TOOELE — Police are awaiting results of a blood test obtained from a man responsible for driving an all-terrain vehicle when a young girl was killed Sunday afternoon.
Seven-year-old Miranda Anderson was seated in front of driver Chad Tharp, 32, when the two veered off a road and into some trees in Middle Canyon just after 2 p.m., said Tooele County spokesman Wade Matthews. A low-hanging branch ruptured an artery in Anderson's neck, Matthews said.
Emergency personnel were unable to revive the girl, and she was pronounced dead at a Tooele hospital.
Tharp was treated at the hospital with a knee injury, Matthews said. Toxicology results are not expected until later this week.
Jeff Schuemaker, a CPR instructor, is a frequent visitor to Middle Canyon. When he got home from church Sunday, he felt a persistent prompting to drive up and see whether the canyon gate had been opened for the season.
Instead, he came upon the accident, and found a man carrying a little girl in his arms and yelling for help.
"He said, 'My little girl's not acting right. She's not breathing,'" Schuemaker said of Chad Tharp, calling him frantic and scared.
The two men put Miranda in the car and headed back down the canyon to call 911. Dispatchers instructed them to stop and perform CPR. Schuemaker did chest compressions while coaching Tharp, who Schuemaker identified as Miranda's father, in doing rescue breathing.
Initially, Schuemaker said he thought the girl might survive, though he was unsure how long she had been unconscious.
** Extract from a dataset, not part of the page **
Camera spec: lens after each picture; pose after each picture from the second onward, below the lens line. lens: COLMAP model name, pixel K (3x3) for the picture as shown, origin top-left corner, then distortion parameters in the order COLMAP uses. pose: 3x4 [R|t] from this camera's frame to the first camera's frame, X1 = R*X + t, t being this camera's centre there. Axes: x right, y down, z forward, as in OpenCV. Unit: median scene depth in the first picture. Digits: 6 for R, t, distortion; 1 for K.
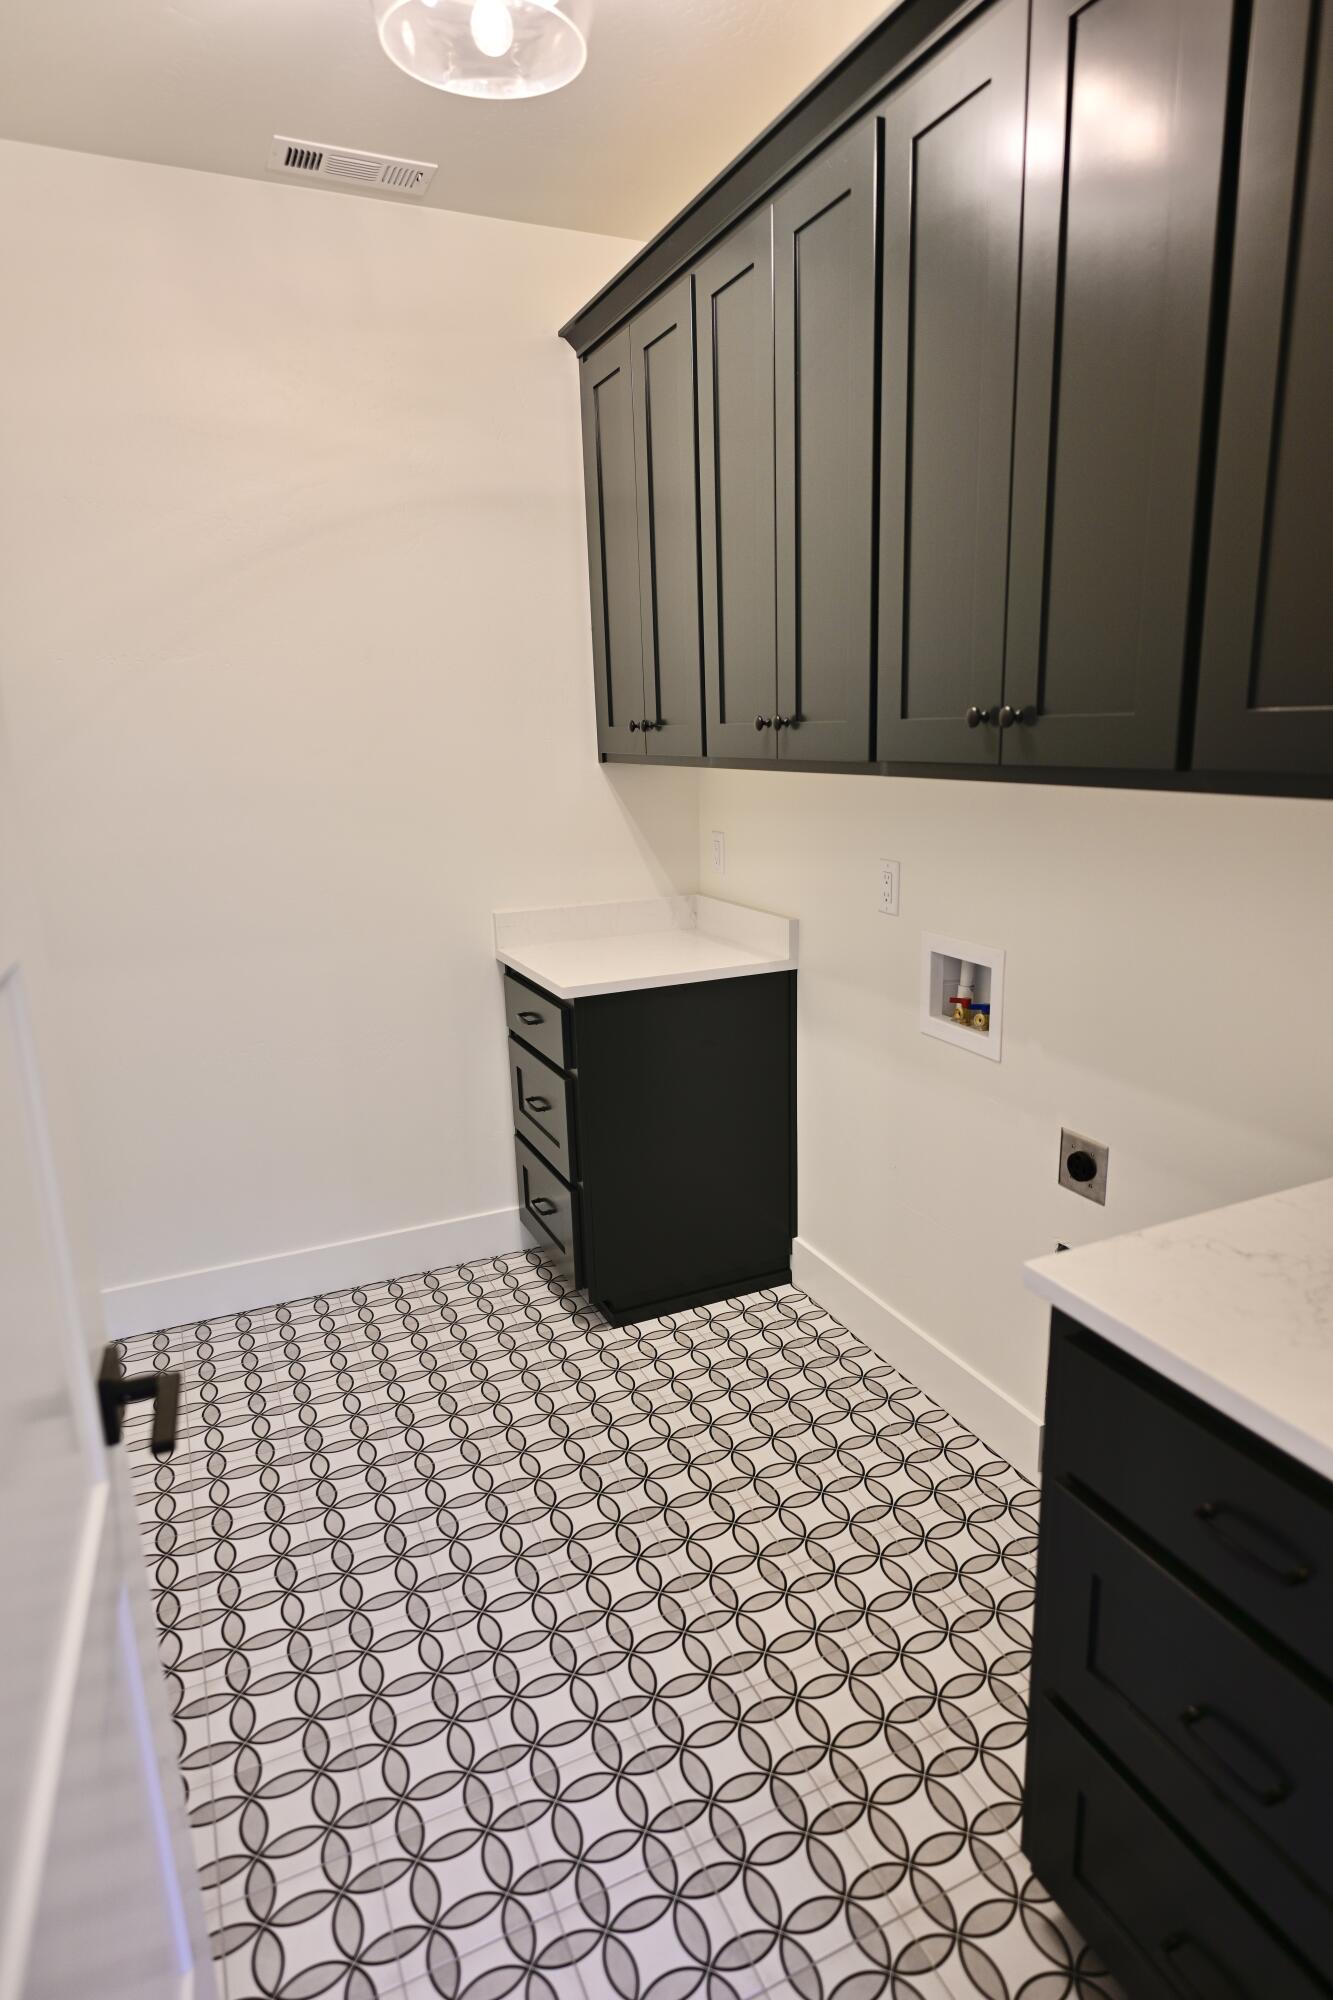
lens RADIAL K [[1123.9, 0, 667.6], [0, 1123.9, 998.6], [0, 0, 1]] dist [-0.003141, 0.001941]
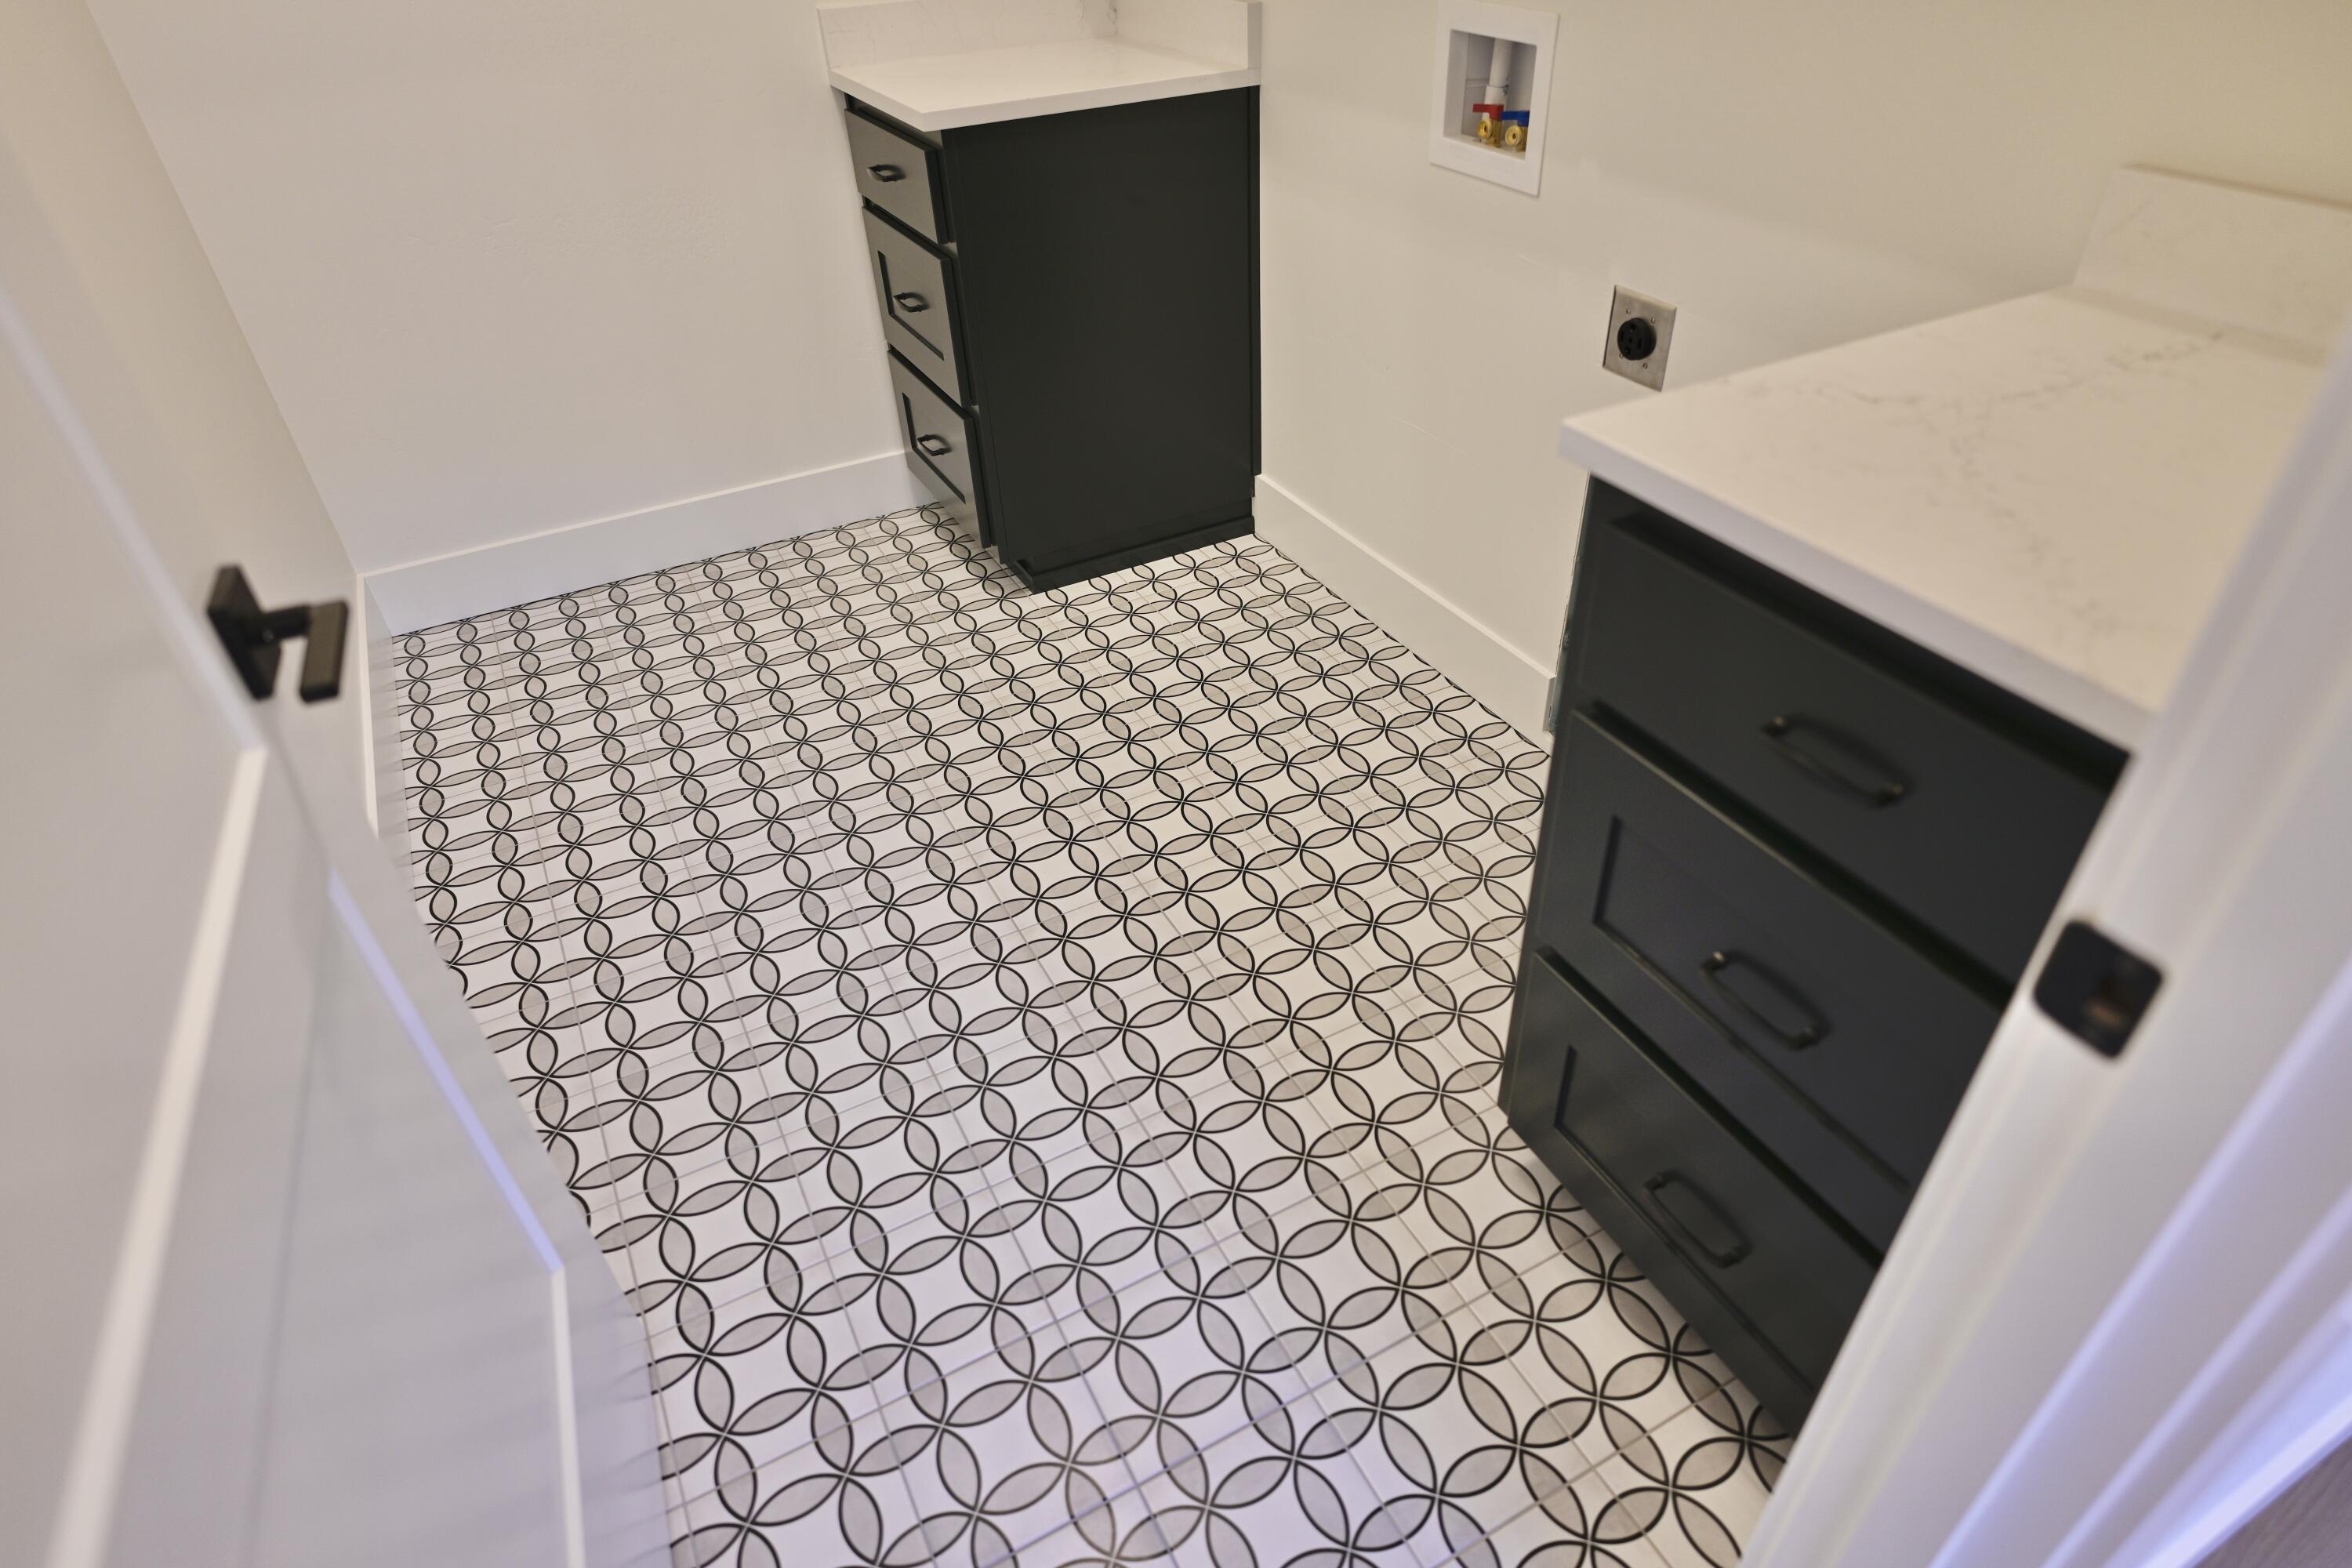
lens RADIAL K [[1321.7, 0, 1180.4], [0, 1321.7, 787.0], [0, 0, 1]] dist [-0.003141, 0.001941]
pose [[0.998373, -0.043619, 0.036726, 0.019636], [0.025597, 0.918364, 0.394908, 0.059905], [-0.050954, -0.393325, 0.917986, 0.084772]]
He noticed the laceration on her neck, but the men didn't stop CPR until paramedics arrived.
"Of course, (doubt) always crosses your mind, but I just kept on," he said. "We teach you, once you start CPR, you continue CPR until you become too exhausted, advanced medical help arrives, the scene becomes unsafe or the person regains consciousness. … We tried everything."
Schuemaker offered his sympathy for the frightened father now facing the loss of his daughter.
"He was a typical father, and even I, if my child was injured that bad, I don't know if I would know what to do," he said.
Schuemaker said he has been a CPR instructor with the Red Cross for 20 years and an EMT for 15 years.